Acabamos de observar essas imagens que traçam parte da vida de Che da melhor forma que podem. Apesar da expressão enérgica, essas imagens mantêm-se silentes na parte mais crucial do homem, a parte na qual o imperialismo mirou. Miraram muito mais no espírito de Che do que em sua imagem. Encontramo-la em todo lugar do mundo. Sua foto está na mente de todos e sua silhueta é uma das mais conhecidas. Então, vejamos se somos capazes de conhecer melhor a Che.
Vamos nos aproximar de Che. Vamos nos aproximar dele não como faríamos com um deus, nem com uma ideia – uma imagem acima das pessoas – mas sim com um sentimento de que estamos caminhando na direção de um irmão que fala com a gente e com quem a gente também pode falar. Precisamos ver se os revolucionários que buscam inspiração do espírito de Che também se tornaram internacionalistas, se eles também, junto a outras pessoas, aprenderam como construir fé – fé na luta pela mudança, na luta contra o imperialismo e contra o capitalismo.

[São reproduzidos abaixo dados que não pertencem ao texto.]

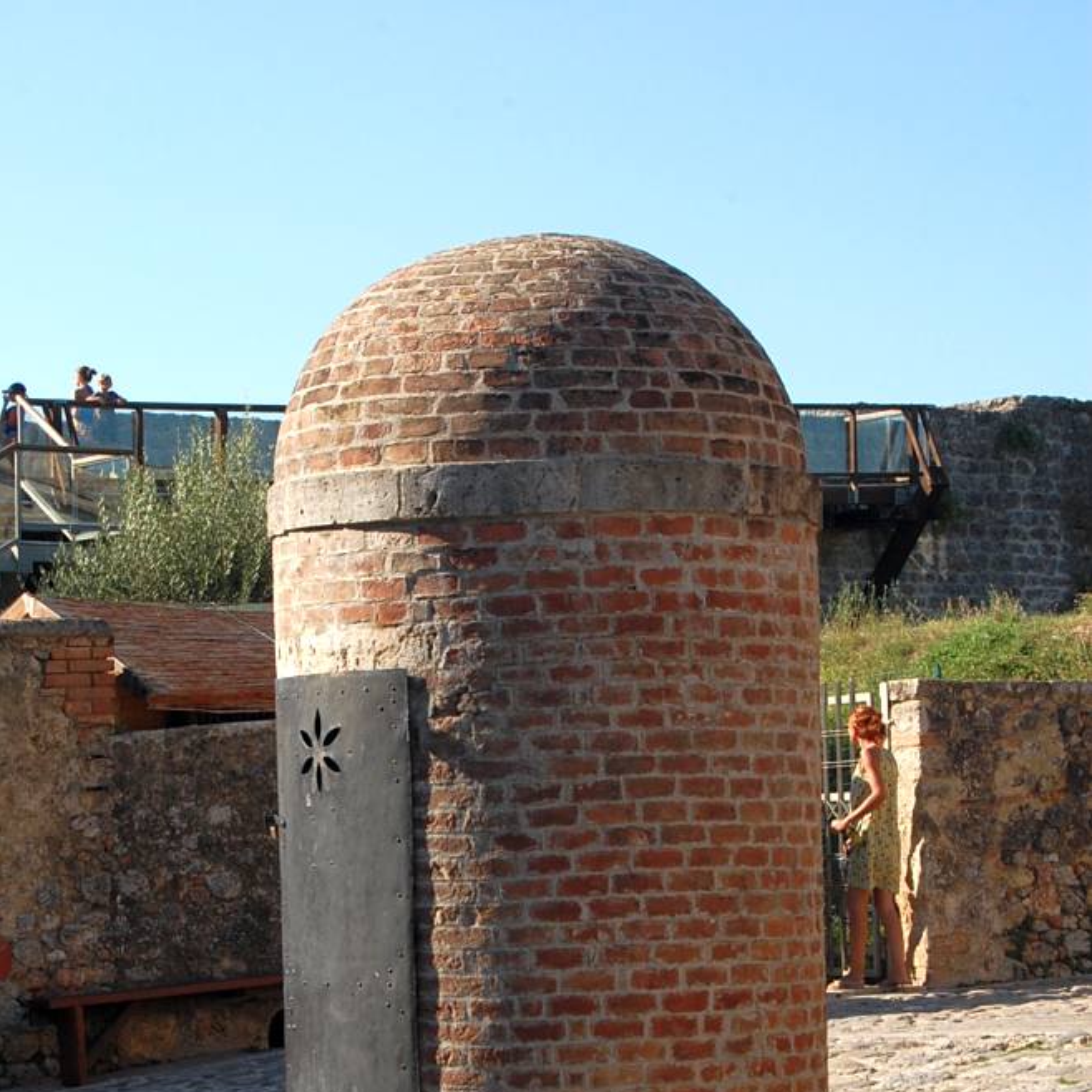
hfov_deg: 16.5
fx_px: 3770
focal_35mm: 106
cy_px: 783
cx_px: 546
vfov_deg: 16.4
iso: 360
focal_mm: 55
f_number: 10
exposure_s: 1/250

Quanto a você, Camarada Camilo Guevara, nós, certamente, não podemos falar de você como um filho órfão. Che pertencia a todos nós. Ele pertencia a nós como uma herança pertencente a todos os revolucionários.
Assim, você não pode se sentir sozinho e abandonado, achando em cada um de nós – esperamos – irmãos, irmãs, amigos e camaradas. Junto anos, hoje, você é um cidadão de Burkina porque você seguiu resolutamente nos passos de Che – o Che que pertence a todos nós, um pai para todos nós.
Ao fim, lembremos Che simplesmente como uma reificação de um romantismo eterno, da fresca e revigorante juventude e, ao mesmo tempo, do discernimento, sabedoria e devoção que somente pessoas profundas, pessoas com coração podem possuir. Che foi a juventude de dezessete anos de idade. Porém, Che também foi a sabedoria de uma pessoa de setenta e sete anos. Essa combinação sagaz é algo que todos nós devemos alcançar a todo tempo. Che foi tanto o coração que falava e a mão audaciosa e vigorosa que agia.
Camaradas, gostaria de agradecer aos nossos amigos cubanos pelos esforços que fizeram para estar conosco. Gostaria de agradecer a todos que viajaram milhares de quilômetros e cruzaram oceanos para chegar até aqui em Burkina Faso para recordar Che.
Eu também gostaria de agradecer a todos cujas contribuições pessoais assegurarão que este dia não será uma mera data no calendário, mas que, sobretudo, tornarão dias, muitos dias no ano, muitos dias através dos anos e séculos, mantendo vivo o espírito de Che eternamente.
Camaradas, gostaria de, por fim, expressar a minha alegria por termos conseguido imortalizar as ideias de Che aqui em Uagadugu ao dar a esta rua o nome de Che Guevara.
Toda vez que pensarmos em Che, tentemos ser mais como ele e fazer com que este homem, este combatente viva uma vez mais. E, especialmente, toda vez que pensemos em agir no seu espírito de abnegação, ao rejeitar bens materiais que buscam nos alienar, ao rechaçar o caminho fácil, voltando-nos para a educação e a disciplina rigorosa da moralidade revolucionária – toda vez que tentemos agir assim, melhor serviremos às ideias de Che, mais eficientemente as espalharemos.
Pátria ou morte, venceremos!
[1] Em 26 de julho de 1953, cerca de 160 combatentes liderados por Fidel Castro atacaram o Quartel Moncada em Santiago de Cuba e o quartel na cidade de Bayamo, com o objetivo de iniciar um levante popular contra a ditadora de Fulgencio Batista apoiada pelos EUA. Depois do ataque, as forças de Batista massacraram mais de cinquenta dos revolucionários capturados. Apesar do seu insucesso, o ataque Moncada marcou o estopim da luta revolucionária que culminou menos de seis anos depois a derrocada da ditadura em Janeiro de 1959.